“Every patient, every person, must have a comprehensive personal care plan that addresses the whole person. That includes all of their problems and concerns and resources and fears and experiences and, essentially, incorporates into that those factors such that you've got a coherent plan for health…that makes use of all of that. So that if there are mental diagnoses, if there are chronic diseases, if there are acute problems, prevention needs, all of those are understood in the context of each other; a whole person plan of care.”

                   – Frank DeGruy, M.D., NIAC Chair                       

Mental Health Forum and Town Hall Meeting - AHRQ 2011 Annual Conference

Integrated behavioral health uses a patient-centered, whole-person approach. Patients and family members are partners in making decisions about their health care. The practice has a system in place for providers to develop a care plan with a patient, share it with the care team that includes medical and behavioral health clinicians who treat the patient, and follow up with the patient to track his or her progress.

Evidence shows that patients bring their behavioral health needs with them to the primary care setting. Primary care providers are often the first to see signs of behavioral health issues. Integrated behavioral health allows patients to start addressing those issues in a place where they already have relationships and feel comfortable.

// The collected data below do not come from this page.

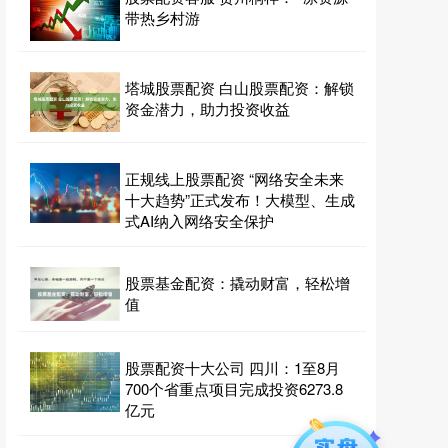
带热乡村游
塔城股票配资 白山股票配资：解锁
资金潜力，助力投资收益
正规线上股票配资 “网络安全未来
十大趋势”正式发布！大模型、生成
式AI纳入网络安全保护
股票基金配资：撬动财富，轻松增
值
股票配资十大公司 四川：1至8月
700个省重点项目完成投资6273.8
亿元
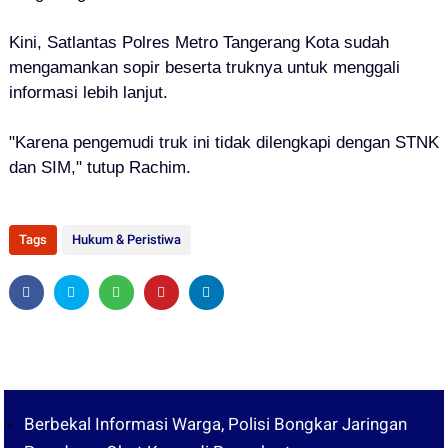
Kini, Satlantas Polres Metro Tangerang Kota sudah
mengamankan sopir beserta truknya untuk menggali
informasi lebih lanjut.
"Karena pengemudi truk ini tidak dilengkapi dengan STNK
dan SIM," tutup Rachim.
Tags
Hukum & Peristiwa
Berbekal Informasi Warga, Polisi Bongkar Jaringan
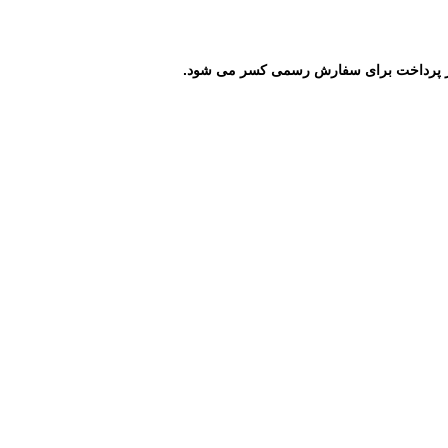
نه از پرداخت برای سفارش رسمی کسر می شود.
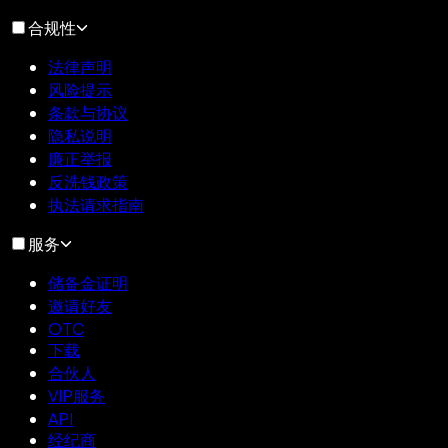
合规性
法律声明
风险提示
条款与协议
隐私说明
廉正举报
反洗钱政策
执法请求指南
服务
储备金证明
邀请好友
OTC
下载
合伙人
VIP服务
API
经纪商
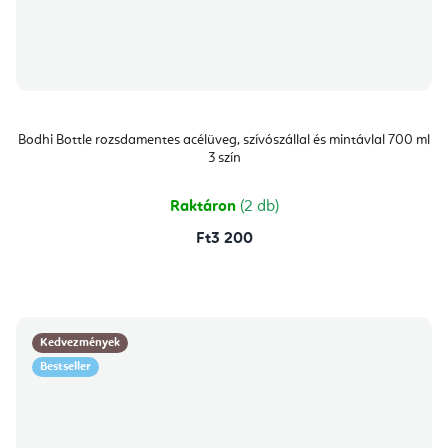
Bodhi Bottle rozsdamentes acélüveg, szívószállal és mintávlal 700 ml
3 szín
Raktáron
(2 db)
Ft3 200
Kedvezmények
Bestseller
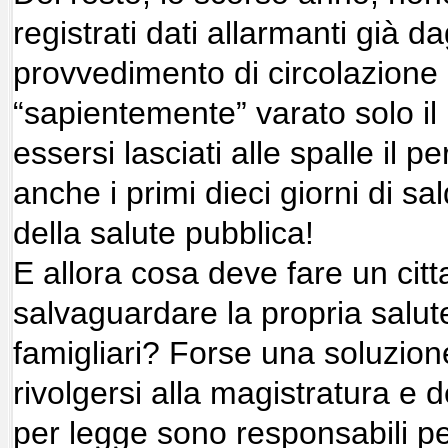
registrati dati allarmanti già dag
provvedimento di circolazione 
“sapientemente” varato solo i
essersi lasciati alle spalle il p
anche i primi dieci giorni di sal
della salute pubblica!
E allora cosa deve fare un ci
salvaguardare la propria salute
famigliari? Forse una soluzione
rivolgersi alla magistratura e 
per legge sono responsabili pe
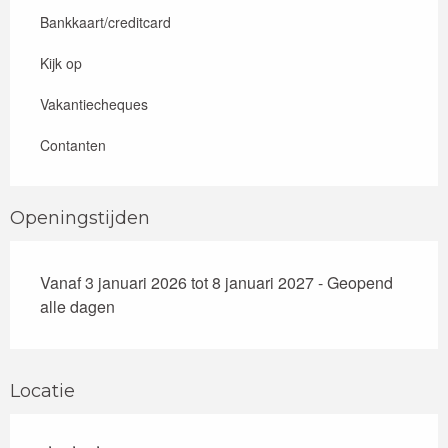
Bankkaart/creditcard
Kijk op
Vakantiecheques
Contanten
Openingstijden
Vanaf 3 januari 2026 tot 8 januari 2027 - Geopend
alle dagen
Locatie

A growing body of research shows how far reaching the benefits of integrated behavioral health can be on the patient experience. Here are some ways patients can benefit:

  • Patients with chronic health conditions are more likely to have behavioral health concerns, too. They often don’t improve until the behavioral health concerns are addressed.
  • Patients like the convenience of “one-stop shopping.” Whether their problem is emotional or physical or both, there is no wrong door.
  • Many patients referred to other places for behavioral health treatment do not follow up.
  • When mental health and substance use disorders are addressed, work-related productivity improves.
  • Treatment-seeking behaviors vary across races and ethnicities, as members of many culturally and linguistically diverse communities are unlikely to receive or seek behavioral health services. Integrated behavioral health may allow clinicians to provide services to an audience that otherwise would go underserved.

With regard to the patient, an integrated behavioral health practice should work toward:

  • Patient-centered care. A patient’s experience of transparency, individualization, recognition, respect, dignity, and choice in all aspects of health care.
  • Whole-person care. Care that is patient centered and addresses the full range of a patient’s medical and behavioral health needs, culture, values, and preferences. It helps patients become active participants in their own health care.
  • Coordinated care. Organization of patient care activities and information exchange between the patient and the provider, or among the patient and a broader care team.